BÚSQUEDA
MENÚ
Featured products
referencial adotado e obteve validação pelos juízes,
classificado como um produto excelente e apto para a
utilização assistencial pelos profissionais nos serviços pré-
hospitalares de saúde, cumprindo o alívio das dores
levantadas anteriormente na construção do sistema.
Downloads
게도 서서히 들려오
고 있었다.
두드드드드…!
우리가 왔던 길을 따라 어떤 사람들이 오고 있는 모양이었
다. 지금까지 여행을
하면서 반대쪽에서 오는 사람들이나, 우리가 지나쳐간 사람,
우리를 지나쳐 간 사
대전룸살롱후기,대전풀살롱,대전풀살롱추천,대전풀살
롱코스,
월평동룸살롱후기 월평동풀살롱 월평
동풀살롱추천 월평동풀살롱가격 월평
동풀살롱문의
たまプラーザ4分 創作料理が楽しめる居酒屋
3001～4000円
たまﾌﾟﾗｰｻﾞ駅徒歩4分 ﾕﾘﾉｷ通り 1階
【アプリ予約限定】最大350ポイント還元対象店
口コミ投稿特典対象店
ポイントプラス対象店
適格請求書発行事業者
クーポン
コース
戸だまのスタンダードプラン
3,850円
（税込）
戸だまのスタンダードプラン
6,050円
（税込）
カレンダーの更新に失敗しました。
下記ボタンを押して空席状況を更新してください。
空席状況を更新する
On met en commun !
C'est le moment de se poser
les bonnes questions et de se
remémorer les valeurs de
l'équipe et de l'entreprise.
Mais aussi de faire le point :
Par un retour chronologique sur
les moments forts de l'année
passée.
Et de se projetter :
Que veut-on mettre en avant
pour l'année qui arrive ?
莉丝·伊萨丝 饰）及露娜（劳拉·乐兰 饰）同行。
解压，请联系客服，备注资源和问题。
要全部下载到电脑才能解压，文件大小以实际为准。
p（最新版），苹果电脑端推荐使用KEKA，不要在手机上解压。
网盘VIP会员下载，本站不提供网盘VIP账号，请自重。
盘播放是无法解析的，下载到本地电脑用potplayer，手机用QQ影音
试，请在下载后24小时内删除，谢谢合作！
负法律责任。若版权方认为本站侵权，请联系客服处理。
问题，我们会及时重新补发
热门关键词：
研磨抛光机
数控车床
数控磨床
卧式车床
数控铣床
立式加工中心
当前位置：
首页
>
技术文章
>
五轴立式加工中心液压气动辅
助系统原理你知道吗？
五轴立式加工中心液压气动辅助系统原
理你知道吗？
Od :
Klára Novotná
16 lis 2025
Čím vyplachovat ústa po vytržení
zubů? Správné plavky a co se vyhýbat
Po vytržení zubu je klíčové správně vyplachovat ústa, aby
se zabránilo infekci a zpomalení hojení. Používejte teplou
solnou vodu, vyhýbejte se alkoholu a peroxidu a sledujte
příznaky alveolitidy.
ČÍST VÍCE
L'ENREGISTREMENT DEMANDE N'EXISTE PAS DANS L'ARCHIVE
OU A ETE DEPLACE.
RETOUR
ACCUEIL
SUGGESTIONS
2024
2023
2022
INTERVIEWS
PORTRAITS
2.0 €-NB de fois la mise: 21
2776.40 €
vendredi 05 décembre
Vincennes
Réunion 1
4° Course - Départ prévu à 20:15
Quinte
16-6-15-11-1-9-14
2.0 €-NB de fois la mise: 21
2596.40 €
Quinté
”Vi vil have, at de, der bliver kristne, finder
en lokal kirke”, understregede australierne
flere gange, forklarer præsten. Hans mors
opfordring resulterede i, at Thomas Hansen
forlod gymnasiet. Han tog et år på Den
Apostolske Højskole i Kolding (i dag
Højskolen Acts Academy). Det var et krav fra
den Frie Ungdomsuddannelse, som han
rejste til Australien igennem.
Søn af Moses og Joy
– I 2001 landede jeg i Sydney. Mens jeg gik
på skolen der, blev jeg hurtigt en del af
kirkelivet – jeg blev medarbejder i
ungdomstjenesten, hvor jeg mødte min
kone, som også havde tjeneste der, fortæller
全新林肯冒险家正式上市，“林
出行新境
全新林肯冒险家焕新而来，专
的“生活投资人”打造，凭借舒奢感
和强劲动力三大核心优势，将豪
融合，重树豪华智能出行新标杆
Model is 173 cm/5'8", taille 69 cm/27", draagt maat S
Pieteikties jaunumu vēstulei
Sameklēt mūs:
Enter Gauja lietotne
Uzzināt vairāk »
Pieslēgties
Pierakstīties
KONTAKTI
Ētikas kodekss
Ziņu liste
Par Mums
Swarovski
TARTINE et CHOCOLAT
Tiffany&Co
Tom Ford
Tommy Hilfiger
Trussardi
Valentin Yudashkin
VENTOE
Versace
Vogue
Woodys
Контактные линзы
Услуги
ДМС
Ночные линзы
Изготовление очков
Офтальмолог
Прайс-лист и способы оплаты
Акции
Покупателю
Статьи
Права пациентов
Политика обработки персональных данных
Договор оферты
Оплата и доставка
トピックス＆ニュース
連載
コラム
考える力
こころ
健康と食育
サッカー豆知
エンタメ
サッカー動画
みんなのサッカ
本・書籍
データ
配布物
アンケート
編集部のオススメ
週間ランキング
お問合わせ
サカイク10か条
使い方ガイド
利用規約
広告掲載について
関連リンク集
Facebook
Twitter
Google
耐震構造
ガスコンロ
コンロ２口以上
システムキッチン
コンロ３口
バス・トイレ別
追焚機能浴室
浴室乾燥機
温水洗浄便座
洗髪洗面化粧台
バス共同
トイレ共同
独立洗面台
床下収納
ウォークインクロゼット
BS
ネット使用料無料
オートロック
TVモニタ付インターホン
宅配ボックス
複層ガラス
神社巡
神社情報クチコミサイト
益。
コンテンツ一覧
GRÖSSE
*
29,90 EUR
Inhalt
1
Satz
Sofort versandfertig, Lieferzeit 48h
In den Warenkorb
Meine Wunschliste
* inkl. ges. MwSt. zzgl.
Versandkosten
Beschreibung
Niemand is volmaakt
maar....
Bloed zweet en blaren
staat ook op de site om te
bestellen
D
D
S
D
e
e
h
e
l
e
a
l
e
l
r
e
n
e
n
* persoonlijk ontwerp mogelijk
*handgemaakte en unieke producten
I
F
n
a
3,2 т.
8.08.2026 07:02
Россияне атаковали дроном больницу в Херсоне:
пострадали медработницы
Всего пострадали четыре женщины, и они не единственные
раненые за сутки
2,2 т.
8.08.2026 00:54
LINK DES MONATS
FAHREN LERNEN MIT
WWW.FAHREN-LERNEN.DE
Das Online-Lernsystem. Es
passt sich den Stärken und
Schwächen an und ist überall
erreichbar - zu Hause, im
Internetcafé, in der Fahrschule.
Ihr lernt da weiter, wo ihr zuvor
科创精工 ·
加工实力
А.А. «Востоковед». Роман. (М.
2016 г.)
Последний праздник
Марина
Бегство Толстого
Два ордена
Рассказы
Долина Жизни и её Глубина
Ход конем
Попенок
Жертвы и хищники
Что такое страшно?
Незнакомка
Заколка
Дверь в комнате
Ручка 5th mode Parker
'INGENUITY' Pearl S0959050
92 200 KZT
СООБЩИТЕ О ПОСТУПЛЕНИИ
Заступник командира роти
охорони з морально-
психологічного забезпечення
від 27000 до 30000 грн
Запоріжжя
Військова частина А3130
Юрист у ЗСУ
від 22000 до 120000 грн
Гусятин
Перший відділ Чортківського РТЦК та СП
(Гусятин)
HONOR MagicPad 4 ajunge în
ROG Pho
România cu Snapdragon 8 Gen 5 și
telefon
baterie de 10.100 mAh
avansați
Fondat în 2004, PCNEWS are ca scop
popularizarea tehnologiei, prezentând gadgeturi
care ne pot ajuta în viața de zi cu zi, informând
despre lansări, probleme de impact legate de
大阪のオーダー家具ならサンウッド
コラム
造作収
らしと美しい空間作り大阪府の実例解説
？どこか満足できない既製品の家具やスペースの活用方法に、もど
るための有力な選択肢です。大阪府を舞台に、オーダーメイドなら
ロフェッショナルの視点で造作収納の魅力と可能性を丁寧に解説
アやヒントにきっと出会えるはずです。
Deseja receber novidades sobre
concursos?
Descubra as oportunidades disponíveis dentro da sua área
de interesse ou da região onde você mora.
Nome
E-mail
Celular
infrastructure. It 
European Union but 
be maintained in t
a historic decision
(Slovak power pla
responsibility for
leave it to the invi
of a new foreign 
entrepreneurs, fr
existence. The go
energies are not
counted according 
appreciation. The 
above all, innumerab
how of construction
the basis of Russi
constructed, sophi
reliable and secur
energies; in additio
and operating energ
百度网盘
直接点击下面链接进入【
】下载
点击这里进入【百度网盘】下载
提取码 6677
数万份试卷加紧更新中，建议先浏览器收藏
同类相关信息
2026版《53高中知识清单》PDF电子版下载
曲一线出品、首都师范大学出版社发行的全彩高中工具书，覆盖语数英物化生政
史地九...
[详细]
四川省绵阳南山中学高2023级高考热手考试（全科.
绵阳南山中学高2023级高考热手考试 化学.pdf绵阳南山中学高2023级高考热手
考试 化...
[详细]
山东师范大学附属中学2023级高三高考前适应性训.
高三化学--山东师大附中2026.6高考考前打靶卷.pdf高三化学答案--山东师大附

┄┄┄┄┄┄

§ Work instructions
One inclusive range is required: first line of the data through the line containing "カレンダーの更新に失敗しました。". Set it down exactly and output nothing else.

§ Written answer
BÚSQUEDA
MENÚ
Featured products
referencial adotado e obteve validação pelos juízes,
classificado como um produto excelente e apto para a
utilização assistencial pelos profissionais nos serviços pré-
hospitalares de saúde, cumprindo o alívio das dores
levantadas anteriormente na construção do sistema.
Downloads
게도 서서히 들려오
고 있었다.
두드드드드…!
우리가 왔던 길을 따라 어떤 사람들이 오고 있는 모양이었
다. 지금까지 여행을
하면서 반대쪽에서 오는 사람들이나, 우리가 지나쳐간 사람,
우리를 지나쳐 간 사
대전룸살롱후기,대전풀살롱,대전풀살롱추천,대전풀살
롱코스,
월평동룸살롱후기 월평동풀살롱 월평
동풀살롱추천 월평동풀살롱가격 월평
동풀살롱문의
たまプラーザ4分 創作料理が楽しめる居酒屋
3001～4000円
たまﾌﾟﾗｰｻﾞ駅徒歩4分 ﾕﾘﾉｷ通り 1階
【アプリ予約限定】最大350ポイント還元対象店
口コミ投稿特典対象店
ポイントプラス対象店
適格請求書発行事業者
クーポン
コース
戸だまのスタンダードプラン
3,850円
（税込）
戸だまのスタンダードプラン
6,050円
（税込）
カレンダーの更新に失敗しました。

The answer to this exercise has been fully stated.